Segment Start: DATASET EXTRACT

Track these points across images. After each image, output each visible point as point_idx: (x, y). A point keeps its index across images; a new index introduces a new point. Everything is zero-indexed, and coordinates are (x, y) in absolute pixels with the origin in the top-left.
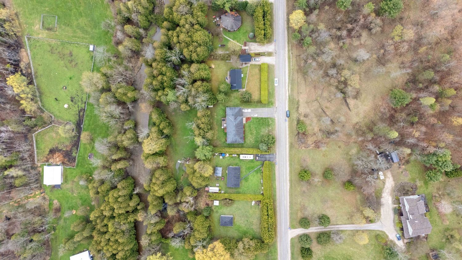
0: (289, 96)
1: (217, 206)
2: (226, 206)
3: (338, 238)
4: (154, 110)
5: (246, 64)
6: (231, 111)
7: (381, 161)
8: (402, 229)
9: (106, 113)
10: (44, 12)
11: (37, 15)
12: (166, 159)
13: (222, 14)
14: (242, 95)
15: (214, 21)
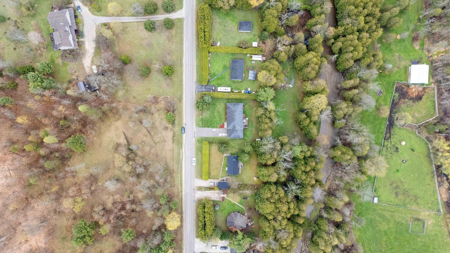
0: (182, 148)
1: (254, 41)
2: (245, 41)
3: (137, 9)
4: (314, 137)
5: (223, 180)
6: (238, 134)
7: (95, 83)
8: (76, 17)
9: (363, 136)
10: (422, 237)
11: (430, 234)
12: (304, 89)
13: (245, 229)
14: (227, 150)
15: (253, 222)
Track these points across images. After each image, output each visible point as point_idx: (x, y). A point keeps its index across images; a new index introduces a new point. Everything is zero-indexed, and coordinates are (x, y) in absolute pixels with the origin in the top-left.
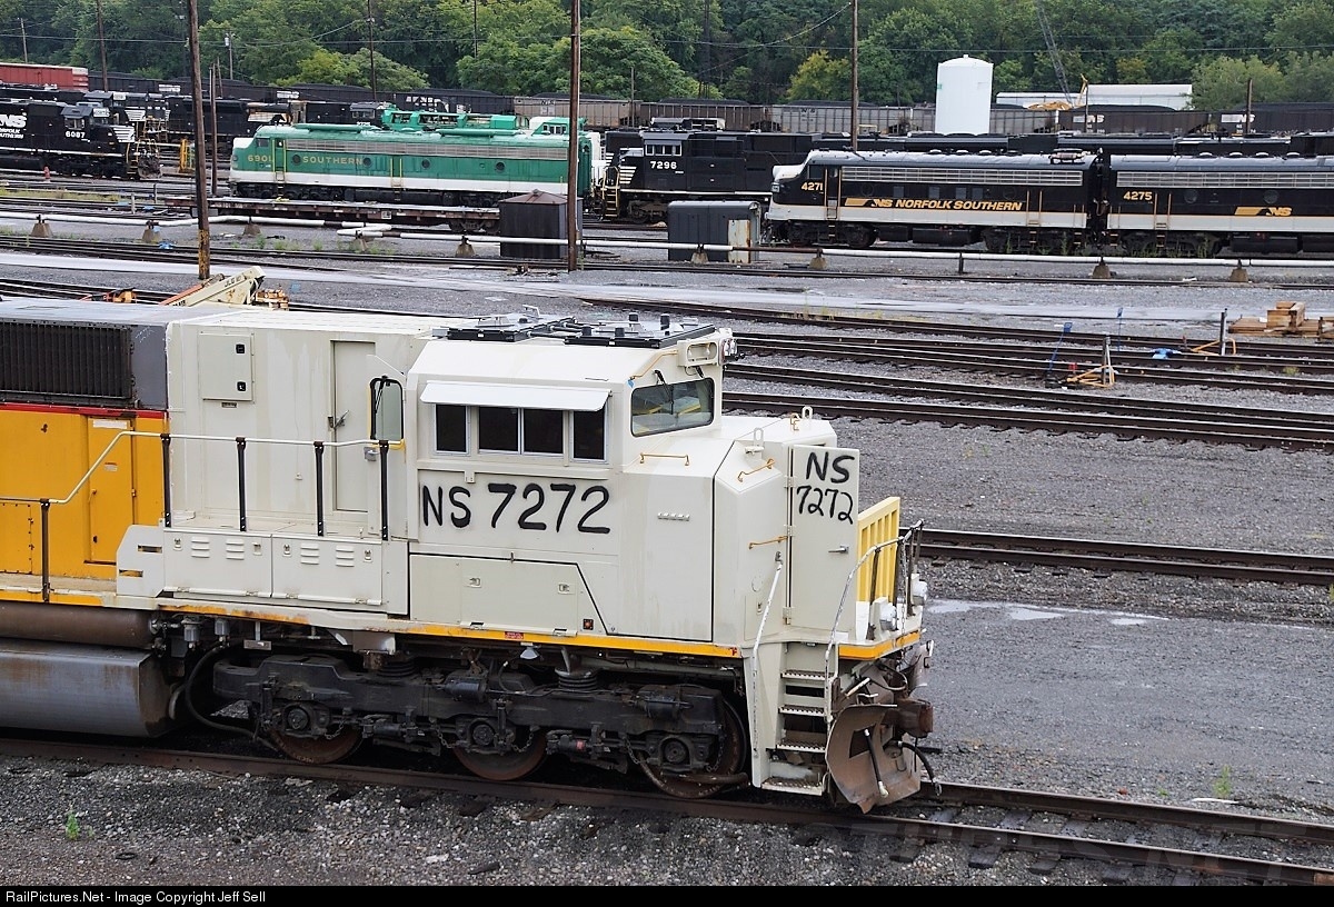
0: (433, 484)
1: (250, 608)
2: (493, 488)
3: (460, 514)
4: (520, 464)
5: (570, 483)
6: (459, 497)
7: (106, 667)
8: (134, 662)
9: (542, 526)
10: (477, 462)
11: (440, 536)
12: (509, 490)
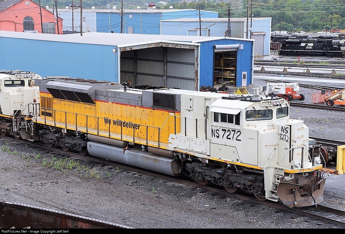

Segment End: DATASET EXTRACT

WHAT IS EXPECTED ▸
Can you give every line from the start of the rows through the line containing "9: (363, 136)", both included, as a Markdown table with the columns Line No. and Content? Skip blank lines and leave the pictures out.

SOLUTION TO THIS PROBLEM ▸
| Line No. | Content |
|---|---|
| 1 | Track these points across images. After each image, output each visible point as point_idx: (x, y). A point keeps its index across images; a new index introduces a new point. Everything is zero-indexed, and coordinates are (x, y) in absolute pixels with the origin in the top-left. |
| 2 | 0: (289, 96) |
| 3 | 1: (217, 206) |
| 4 | 2: (226, 206) |
| 5 | 3: (338, 238) |
| 6 | 4: (154, 110) |
| 7 | 5: (246, 64) |
| 8 | 6: (231, 111) |
| 9 | 7: (381, 161) |
| 10 | 8: (402, 229) |
| 11 | 9: (106, 113) |
| 12 | 10: (44, 12) |
| 13 | 11: (37, 15) |
| 14 | 12: (166, 159) |
| 15 | 13: (222, 14) |
| 16 | 14: (242, 95) |
| 17 | 15: (214, 21) |
| 18 | 0: (182, 148) |
| 19 | 1: (254, 41) |
| 20 | 2: (245, 41) |
| 21 | 3: (137, 9) |
| 22 | 4: (314, 137) |
| 23 | 5: (223, 180) |
| 24 | 6: (238, 134) |
| 25 | 7: (95, 83) |
| 26 | 8: (76, 17) |
| 27 | 9: (363, 136) |